The non-governmental organisations (NGO) made the call at the launch of their Covid-19 Transparency and Accountability Project (CTAP) website.
Development Diaries reports that the aim of the website is to further enhance the tracking of Covid-19 intervention funds across seven African countries.
BudgIT and CODE’s Follow The Money are tracking Covid-19 intervention funds in Nigeria, The Gambia, Liberia, Zimbabwe, Malawi, Cameroon, and Kenya.
The website currently displays information on $51.05 billion resources committed to Covid-19 across Africa, $5.08 billion donations and over 2,532 Covid-19 datasets across Africa.
‘Data collected from 90 primary health care centres by Follow The Money shows that infrastructure development requires urgent attention from the Nigerian government and we are calling on government to declare this a national emergency’, Chief Executive of Connected Development (CODE) and Follow The Money, Hamzat Lawal, said in Abuja.
‘We have also observed that most of the primary health care centres do not have access to water and electricity.
Furthermore, Lawal noted that, in some cases, doctors, nurses and officials in primary health care centres had no access to electricity and had to rely on the use of rechargeable lanterns or mobile phones to be able to serve the people.
For his part, BudgIT CEO, Gabriel Okeowo, said that the organisations launched the CTAP website to track Covid-19 resources.
Okeowo said that this was because a lot of resources were committed to the fight against the pandemic.
‘So this initiative in tracking and reporting the activities and resources that is going into CTAP is part of the initiative and effort to position Africa in the right path’, he said.

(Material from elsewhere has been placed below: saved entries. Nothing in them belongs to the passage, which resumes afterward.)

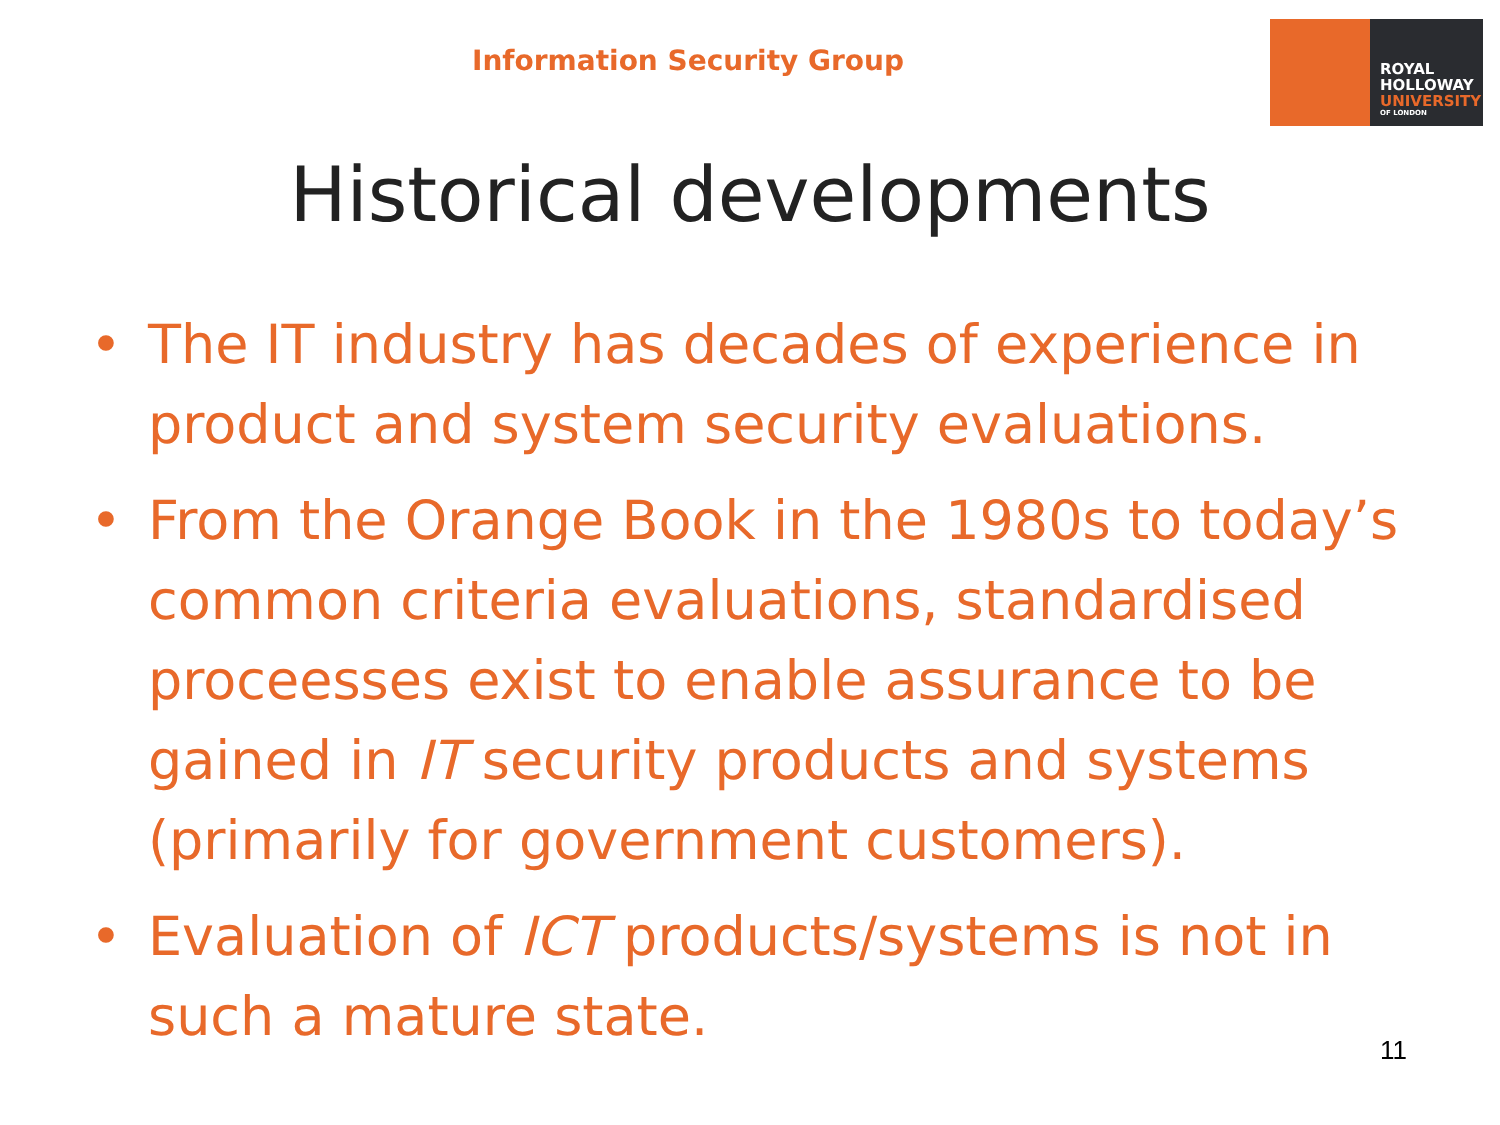Information Security Group
ROYAL
HOLLOWAY
UNIVERSITY
OF LONDON
Historical developments
• The IT industry has decades of experience in product and system security evaluations.
• From the Orange Book in the 1980s to today’s common criteria evaluations, standardised proceesses exist to enable assurance to be gained in IT security products and systems (primarily for government customers).
• Evaluation of ICT products/systems is not in such a mature state.
11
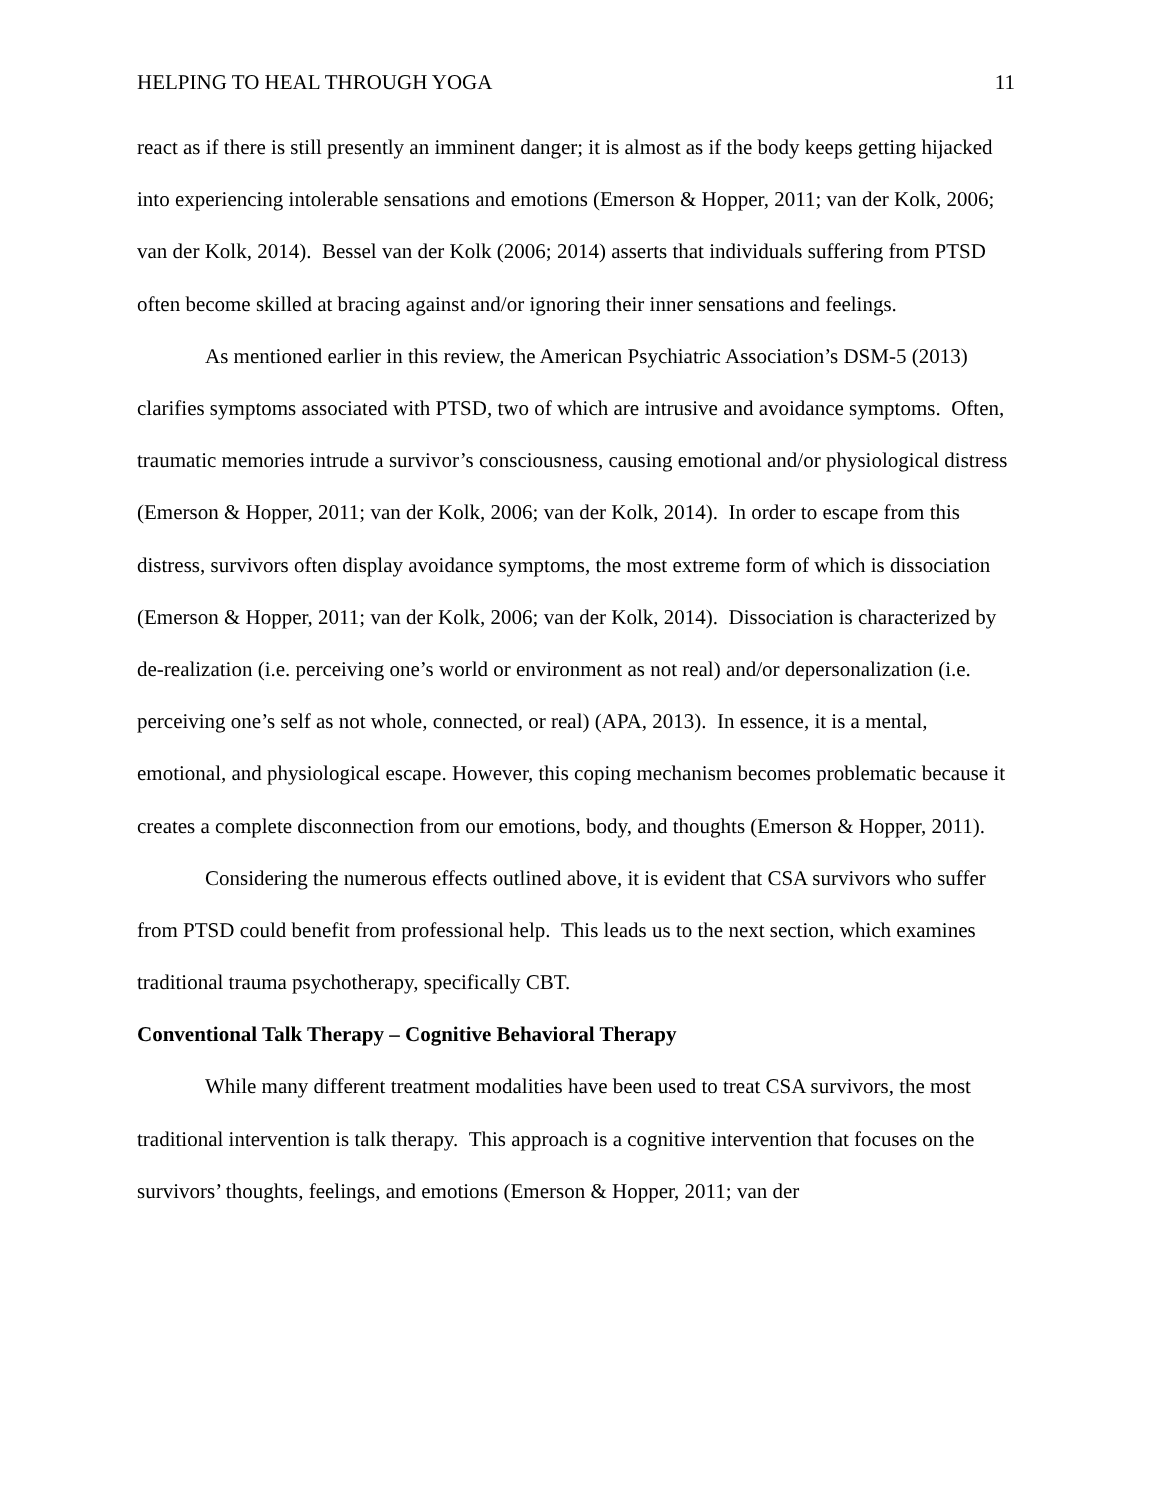HELPING TO HEAL THROUGH YOGA 11
react as if there is still presently an imminent danger; it is almost as if the body keeps getting hijacked into experiencing intolerable sensations and emotions (Emerson & Hopper, 2011; van der Kolk, 2006; van der Kolk, 2014). Bessel van der Kolk (2006; 2014) asserts that individuals suffering from PTSD often become skilled at bracing against and/or ignoring their inner sensations and feelings.
As mentioned earlier in this review, the American Psychiatric Association’s DSM-5 (2013) clarifies symptoms associated with PTSD, two of which are intrusive and avoidance symptoms. Often, traumatic memories intrude a survivor’s consciousness, causing emotional and/or physiological distress (Emerson & Hopper, 2011; van der Kolk, 2006; van der Kolk, 2014). In order to escape from this distress, survivors often display avoidance symptoms, the most extreme form of which is dissociation (Emerson & Hopper, 2011; van der Kolk, 2006; van der Kolk, 2014). Dissociation is characterized by de-realization (i.e. perceiving one’s world or environment as not real) and/or depersonalization (i.e. perceiving one’s self as not whole, connected, or real) (APA, 2013). In essence, it is a mental, emotional, and physiological escape. However, this coping mechanism becomes problematic because it creates a complete disconnection from our emotions, body, and thoughts (Emerson & Hopper, 2011).
Considering the numerous effects outlined above, it is evident that CSA survivors who suffer from PTSD could benefit from professional help. This leads us to the next section, which examines traditional trauma psychotherapy, specifically CBT.
Conventional Talk Therapy – Cognitive Behavioral Therapy
While many different treatment modalities have been used to treat CSA survivors, the most traditional intervention is talk therapy. This approach is a cognitive intervention that focuses on the survivors’ thoughts, feelings, and emotions (Emerson & Hopper, 2011; van der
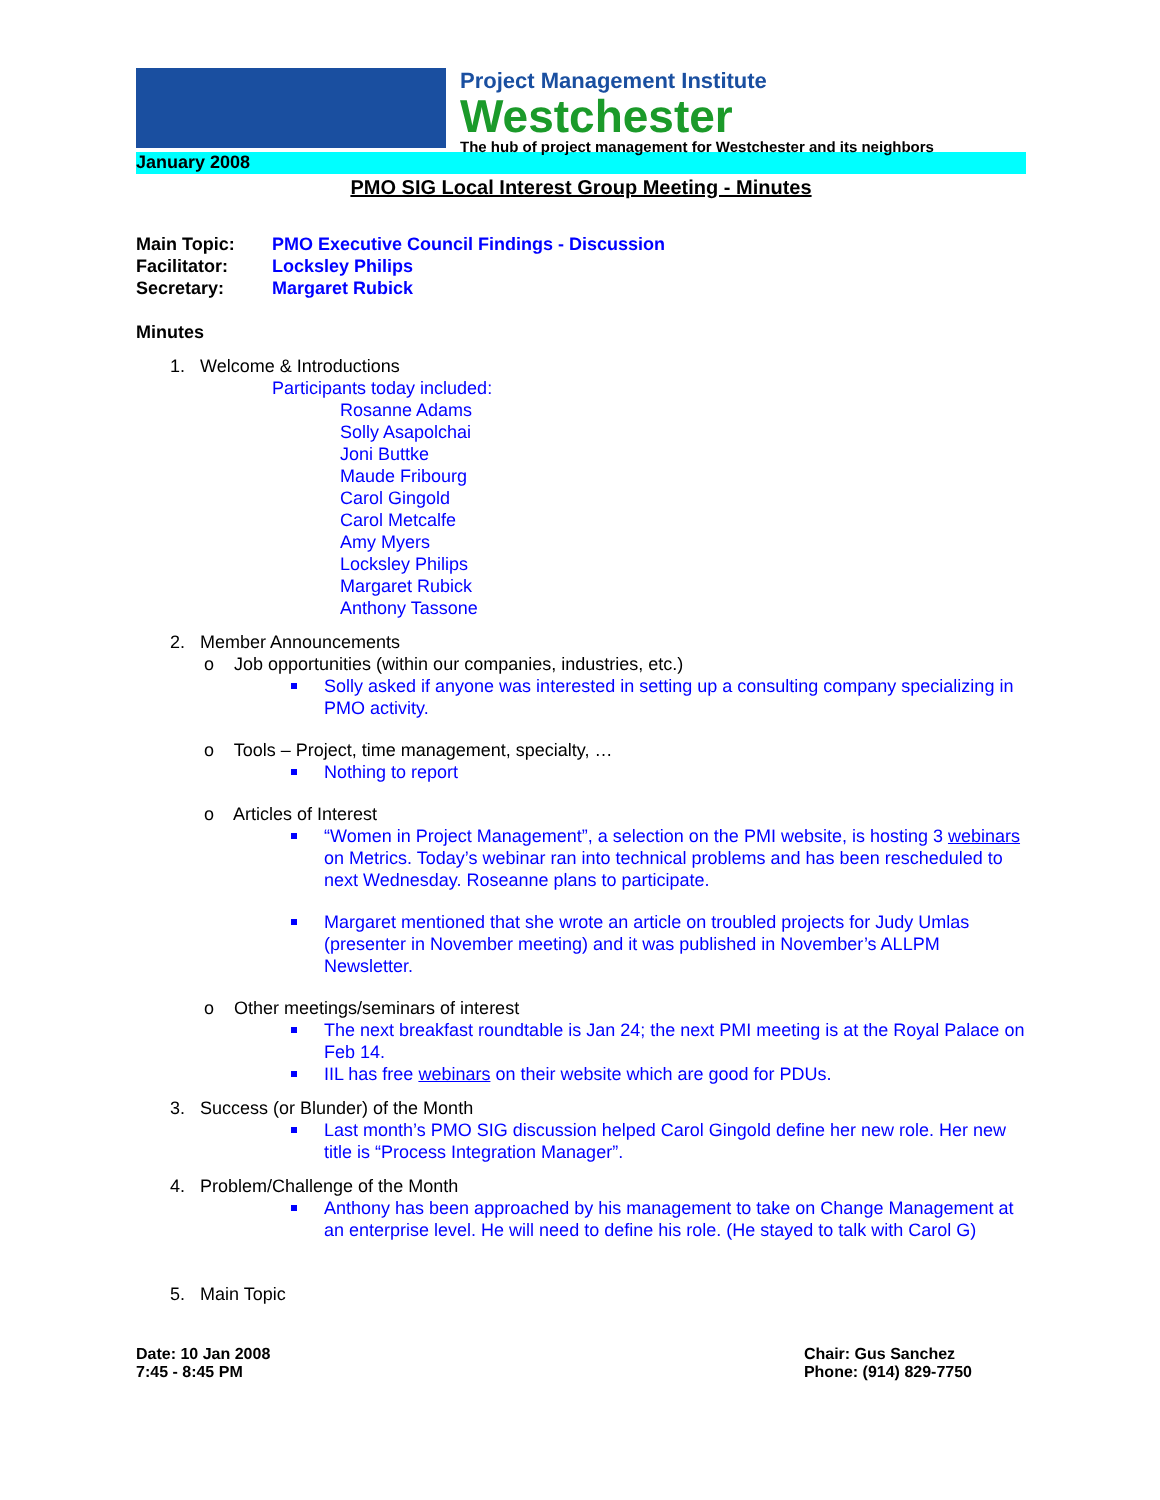Project Management Institute
Westchester
The hub of project management for Westchester and its neighbors
January 2008
PMO SIG Local Interest Group Meeting - Minutes
Main Topic: PMO Executive Council Findings - Discussion
Facilitator: Locksley Philips
Secretary: Margaret Rubick
Minutes
1. Welcome & Introductions
Participants today included:
Rosanne Adams
Solly Asapolchai
Joni Buttke
Maude Fribourg
Carol Gingold
Carol Metcalfe
Amy Myers
Locksley Philips
Margaret Rubick
Anthony Tassone
2. Member Announcements
o Job opportunities (within our companies, industries, etc.)
Solly asked if anyone was interested in setting up a consulting company specializing in PMO activity.
o Tools – Project, time management, specialty, …
Nothing to report
o Articles of Interest
“Women in Project Management”, a selection on the PMI website, is hosting 3 webinars on Metrics. Today’s webinar ran into technical problems and has been rescheduled to next Wednesday. Roseanne plans to participate.
Margaret mentioned that she wrote an article on troubled projects for Judy Umlas (presenter in November meeting) and it was published in November’s ALLPM Newsletter.
o Other meetings/seminars of interest
The next breakfast roundtable is Jan 24; the next PMI meeting is at the Royal Palace on Feb 14.
IIL has free webinars on their website which are good for PDUs.
3. Success (or Blunder) of the Month
Last month’s PMO SIG discussion helped Carol Gingold define her new role. Her new title is “Process Integration Manager”.
4. Problem/Challenge of the Month
Anthony has been approached by his management to take on Change Management at an enterprise level. He will need to define his role. (He stayed to talk with Carol G)
5. Main Topic
Date: 10 Jan 2008
7:45 - 8:45 PM
Chair: Gus Sanchez
Phone: (914) 829-7750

‘This is for us to be able to redeem our image before the international community and then be able to account for resources that have been committed to the fight against Covid-19.
‘Record has it that so far we had almost 50 billion dollars committed to Covid-19 across Africa, so this website that we are launching is a one-stop centre for every one’.
Speaking at the CTAP conference in April 2021, the organisations concluded that corruption and lack of transparency in the allocation of resources had weakened the response to the pandemic.
The NGOs revealed that out of the 36 states in Nigeria, 27 states do not have a breakdown of their Covid-19 expenses.
According to them, they reviewed Nigeria’s current fiscal support and institutional response to the pandemic, analysed data on Covid-19 response in the country, including donations, allocations, disbursements and palliative distribution processes at both the national and subnational levels.